SOURCE TEXT –

There’s a scene in Albert Brooks’ 1985 comedy “Lost in America” where Brooks, playing a neurotic former advertising executive, pleads with the proprietors of a Las Vegas casino to give back the nest egg his wife gambled away at the roulette wheel.

He tells them it would be a goodwill gesture.

Of course, the owners of the casino are coldly unconvinced. They’re in the business to make money – heaps and scads of it – not to make demonstrations of benevolence to over-enthusiastic patrons.

That moment in “Lost in America” comes to mind after the news last week that Washington County, North Strabane Township and, most notably, Canon-McMillan School District, will have to give money back to Cannery Casino Resorts, the owners of The Meadows Racetrack & Casino, in order to settle a four-year-old fight over the facility’s property tax assessment. The county had pegged its value at $19.9 million, but, in 2009, then-owner Magna Entertainment Corp., argued it should be $10 million, close to half the assessed value. If the county, township and school district all agree to the settlement – Canon-McMillan’s school board has already signed off on it – a trial scheduled for September would be called off. The district would then have to credit the casino $581,646 over five years, while the county would have to fork over $680,940 and the township would have to pay $310,830.

RECORD SET –
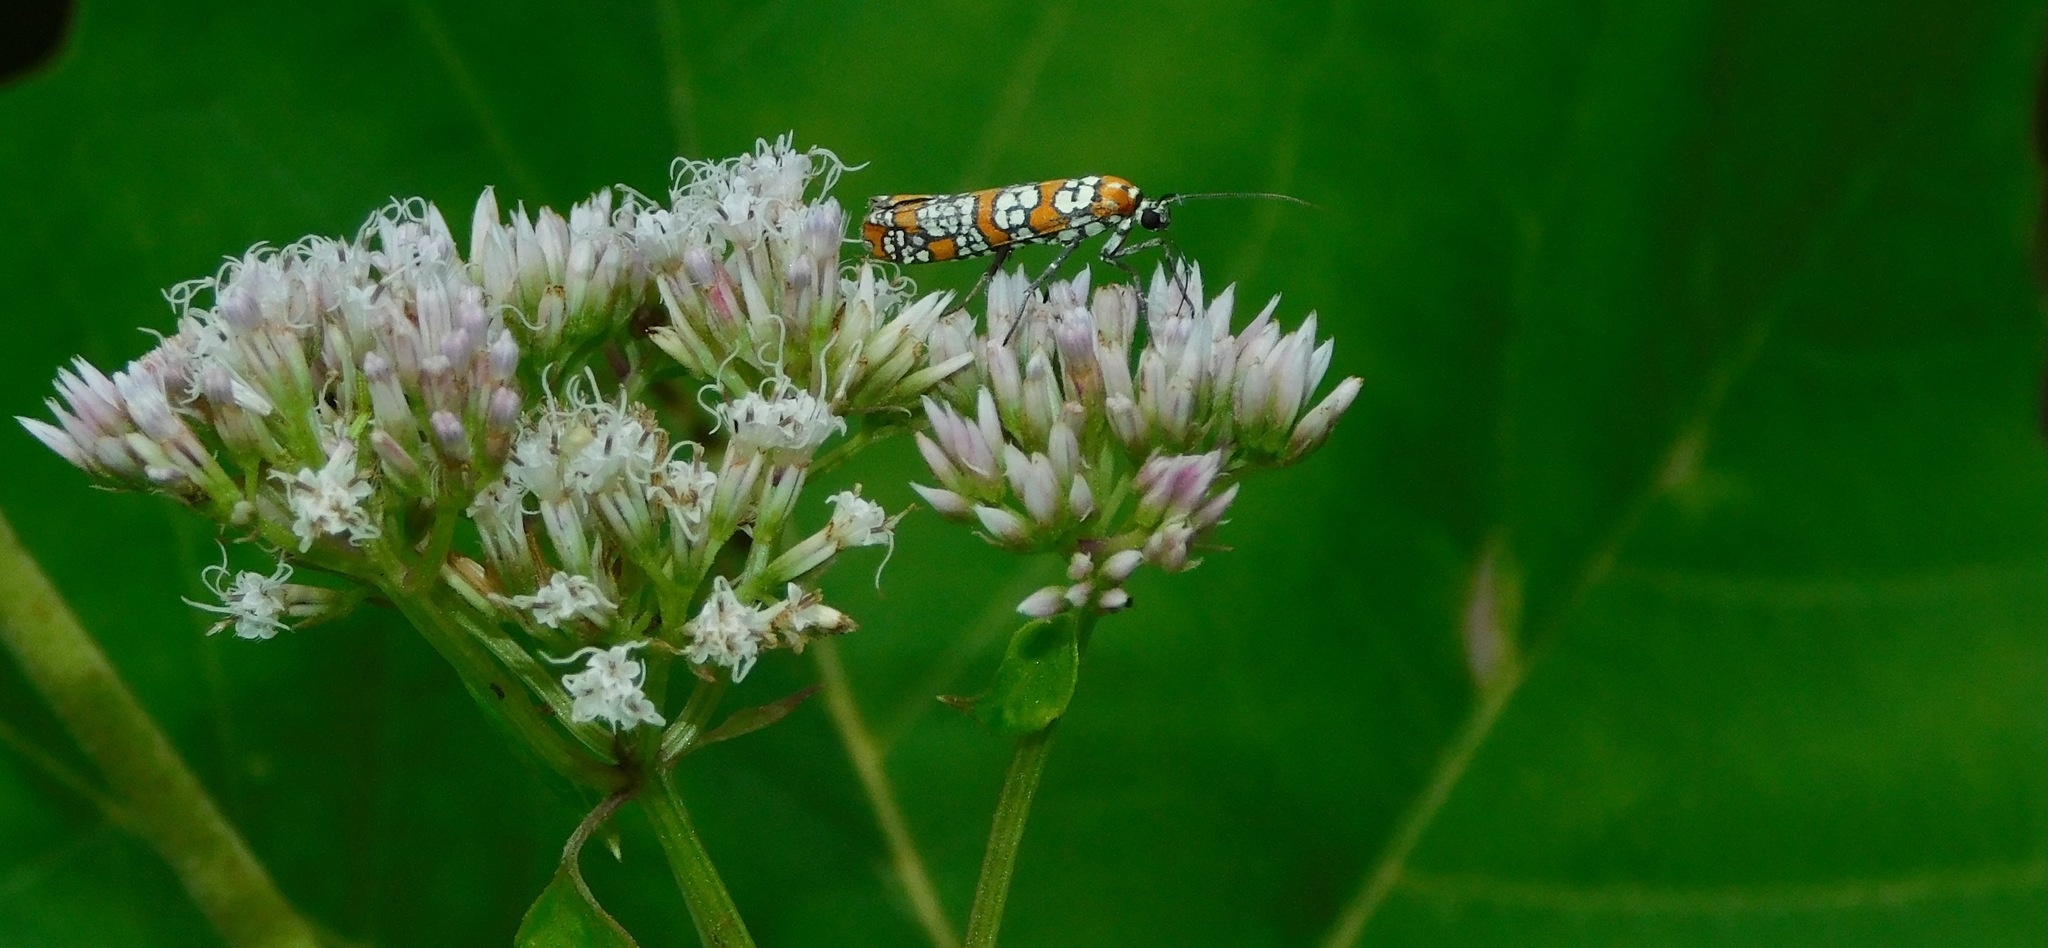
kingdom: Animalia
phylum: Arthropoda
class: Insecta
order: Lepidoptera
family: Attevidae
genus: Atteva
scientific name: Atteva punctella
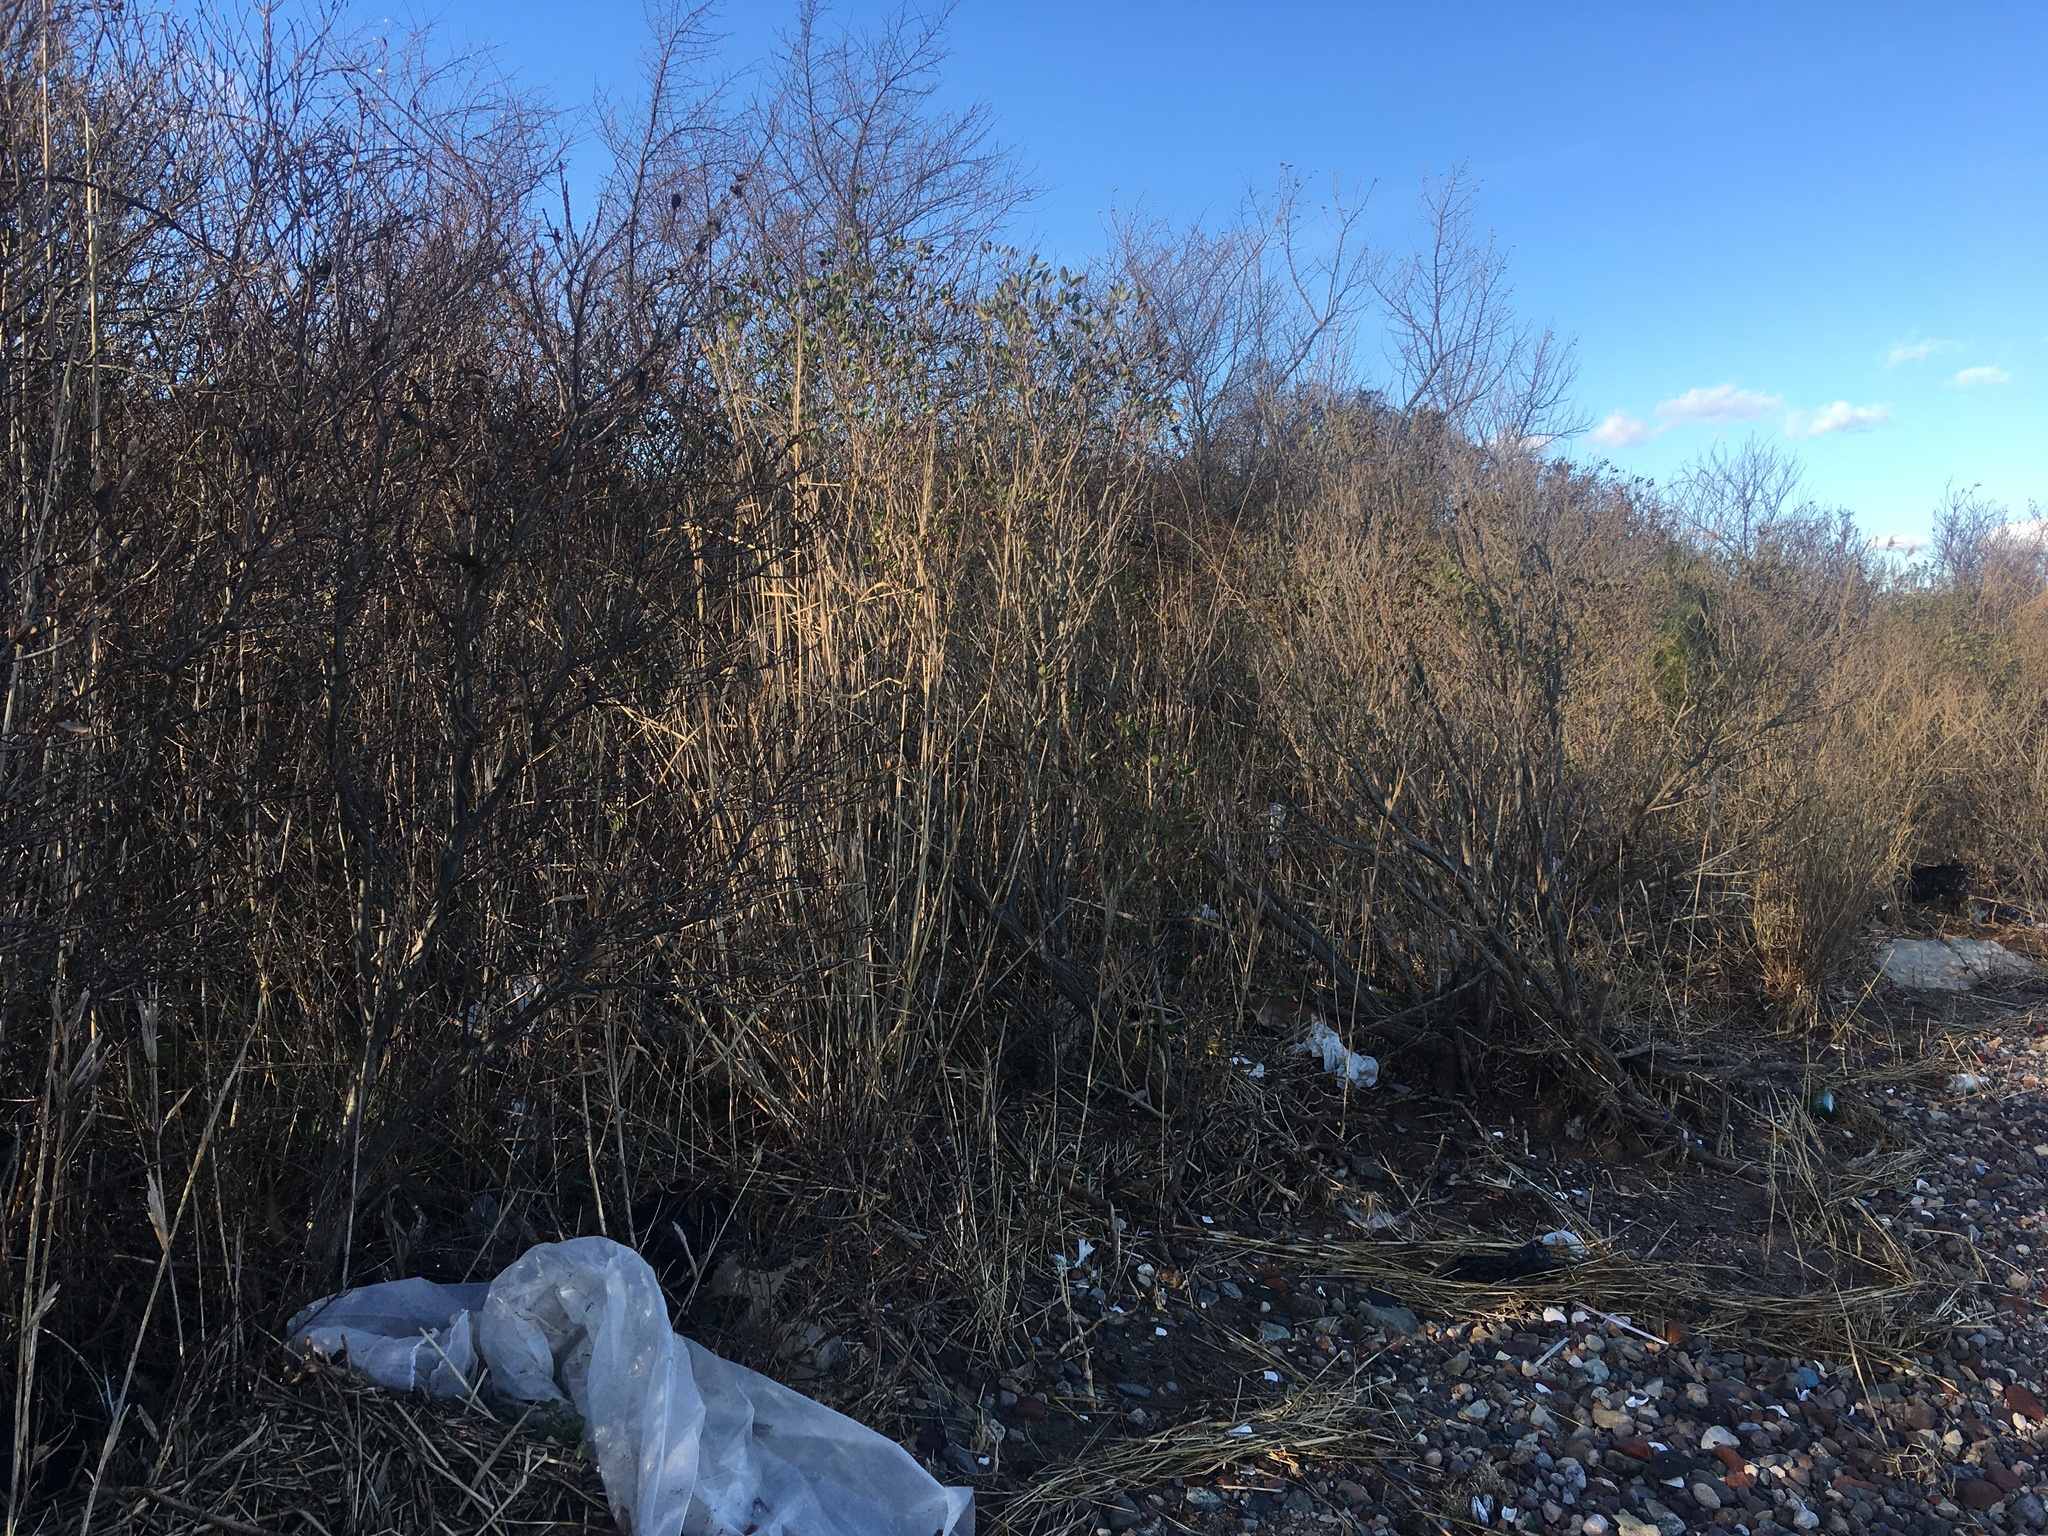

TO BE DONE –
1. Update the taxonomy entries by replacing "scientific name" with "binomial name" and leaving everything else unchanged. Omit the pictures from your answer.
2. Write the next part of the article about the Meadows casino property tax settlement.

ANSWERS PROVIDED –
1.
kingdom: Animalia
phylum: Arthropoda
class: Insecta
order: Lepidoptera
family: Attevidae
genus: Atteva
binomial name: Atteva punctella

2.
Of course, the presence of The Meadows has been greatly beneficial to the county, as a generator of economic activity and a contributor to local coffers. Many municipalities and nonprofit organizations benefit from the local share dollars that are doled out annually. But it’s hard to avoid the feeling that, with annual gross revenue of $284 million, this is a battle The Meadows need not have picked, especially when you consider that the casino’s annual take is more than four times the annual budget of Canon-McMillan School District.

This is one instance where a goodwill gesture might have been in order.